Paul commented on and regulated the practice in 1 Corinthians 11:23-32. One is to eat worthily by examining himself and focusing upon the body and blood of the savior.
The assembly is implicitly commanded in Hebrews 10:24-25; examples are given in Acts 20, 1 Corinthians 5, 11, and 14. It is a time for edification and teaching. The gospel should be preached by a competent teacher who speaks as the oracles of God (1 Peter 4:11) and does not attempt to tickle itching ears or appeal to human wisdom for authority (2 Tim. 4:1-5).
Paul commanded that men lift up holy hands in prayer everywhere in 1 Timothy 2:8. We see men leading such prayer whenever the saints are gathered. Prayer is to be for gratitude, praise, and petition (1 Tim. 2:1-4). Women are forbidden to take leading roles in any of these acts of worship (1 Tim. 2:12, 1 Cor. 14:34).
1. How do we know that the church is supposed to assemble for worship?
• Hebrews 10:24-25 upbraids individuals who forsake assembling. Paul commanded the Corinthian church to withdraw from a brother when they came together. The Troas church assembled on the first day of the week for worship.

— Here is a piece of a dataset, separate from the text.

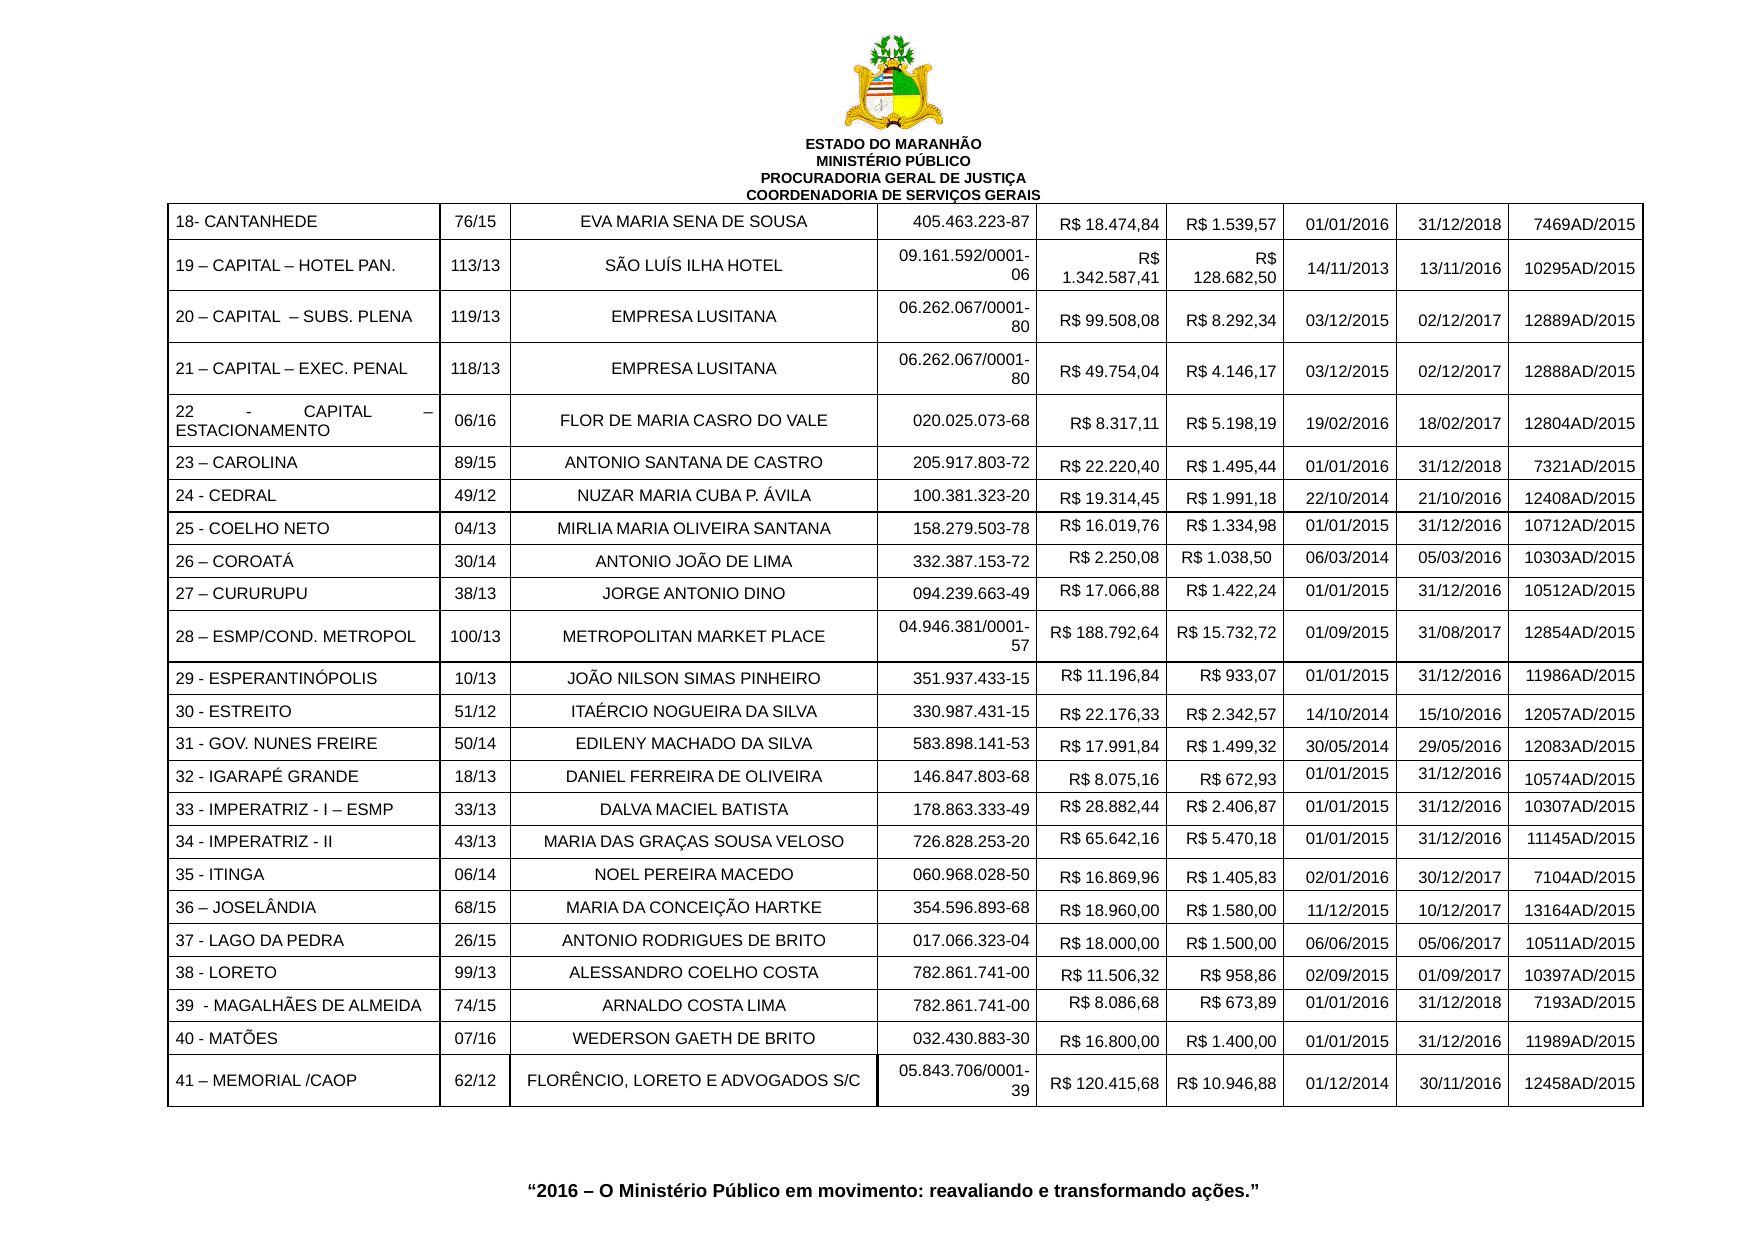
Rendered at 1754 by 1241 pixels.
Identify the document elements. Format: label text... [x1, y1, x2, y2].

2. What did Jesus mean by demanding worship be “in spirit and in truth” (John 4:23-24)?
• Worship should not only be from the heart with sincerity, but also according to revealed truth.

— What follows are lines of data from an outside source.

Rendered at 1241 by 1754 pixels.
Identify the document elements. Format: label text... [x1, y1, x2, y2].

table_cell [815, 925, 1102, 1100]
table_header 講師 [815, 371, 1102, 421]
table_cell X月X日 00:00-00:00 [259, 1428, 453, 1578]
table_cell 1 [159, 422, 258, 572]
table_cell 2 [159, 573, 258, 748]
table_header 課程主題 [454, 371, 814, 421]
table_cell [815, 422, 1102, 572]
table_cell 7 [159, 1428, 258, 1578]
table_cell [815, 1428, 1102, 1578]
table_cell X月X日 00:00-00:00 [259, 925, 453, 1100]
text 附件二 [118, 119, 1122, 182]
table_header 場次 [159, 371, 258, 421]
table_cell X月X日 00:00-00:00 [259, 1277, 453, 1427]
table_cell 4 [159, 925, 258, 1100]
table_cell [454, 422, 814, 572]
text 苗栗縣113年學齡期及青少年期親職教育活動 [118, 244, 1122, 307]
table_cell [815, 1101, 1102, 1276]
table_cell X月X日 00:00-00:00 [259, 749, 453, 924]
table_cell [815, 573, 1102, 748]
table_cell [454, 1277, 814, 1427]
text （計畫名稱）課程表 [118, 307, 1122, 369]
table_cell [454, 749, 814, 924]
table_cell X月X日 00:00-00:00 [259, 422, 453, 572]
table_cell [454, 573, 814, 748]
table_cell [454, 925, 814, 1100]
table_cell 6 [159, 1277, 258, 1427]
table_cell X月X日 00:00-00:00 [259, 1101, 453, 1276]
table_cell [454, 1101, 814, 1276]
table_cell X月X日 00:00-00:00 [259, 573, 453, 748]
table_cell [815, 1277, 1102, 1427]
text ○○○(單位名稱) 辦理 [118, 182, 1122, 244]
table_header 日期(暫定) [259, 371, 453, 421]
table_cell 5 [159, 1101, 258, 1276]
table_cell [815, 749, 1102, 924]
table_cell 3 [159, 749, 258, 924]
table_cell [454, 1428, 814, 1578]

3. How would modern forms of worship like dramas, puppet shows, and performances fit into Christ’s condemnation of the Pharisees in Matthew 15:3-9?
• They are teaching as commandments the doctrines of men.

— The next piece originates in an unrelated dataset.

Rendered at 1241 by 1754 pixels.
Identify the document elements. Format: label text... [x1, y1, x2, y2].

4. Does the church of Christ have music?
5. What is the New Testament pattern for musical worship?
• We are commanded to sing and give examples of singing. No instruments are present in the early church, or for hundreds of years after. Singing words allows us to admonish one another and praise God.
6. Why is the Old Testament not an authority for instrumental music in the worship of the church?
• That law was taken away. If it is used as authority for instruments, then it also would demand animal sacrifice, the Sabbath, and incense burning.
7. What pattern for giving is in place, now that the tithe has been removed?
• One must purpose in his heart what he will give according to how God has prospered him.
8. While God appreciates a cheerful giver, what two attitudes does he disdain?
• Grudging and giving out of a sense of pure necessity.
9. What do the two elements of the Lord’s supper represent? When was this commemoration instituted?
• The juice represents the blood of Christ; the bread represents his body. It began on the night Jesus was betrayed by Judas Iscariot.
10. What should the partaker be careful to observe during the communion?
• He should be careful to examine his worthiness and eat as a memorial of Christ’s death until he returns.
11. Why is the Lord’s supper taken only on Sunday? Why does the church not observe the Sabbath?
• The supper is taken on the first day of the week, after Paul’s pattern in Acts 20. The Sabbath was not reinstituted in the New Testament and it is clear that Sunday began to take precedence as the day Christ was resurrected.
12. What is the preacher to preach (1 Peter 4:11, 2 Tim. 4:1-5)? What is he not to do (Rom. 16:18)?
• The preacher should preach the word while refraining from tickling itching ears with smooth speeches. He must speak as the oracles of God.
13. Why is it wrong for women to lead prayer, teach, or take any other lead in worship?
• Women are told to keep silent in the churches by Bible command and that they may not teach or take authority over men in such a sphere of activity.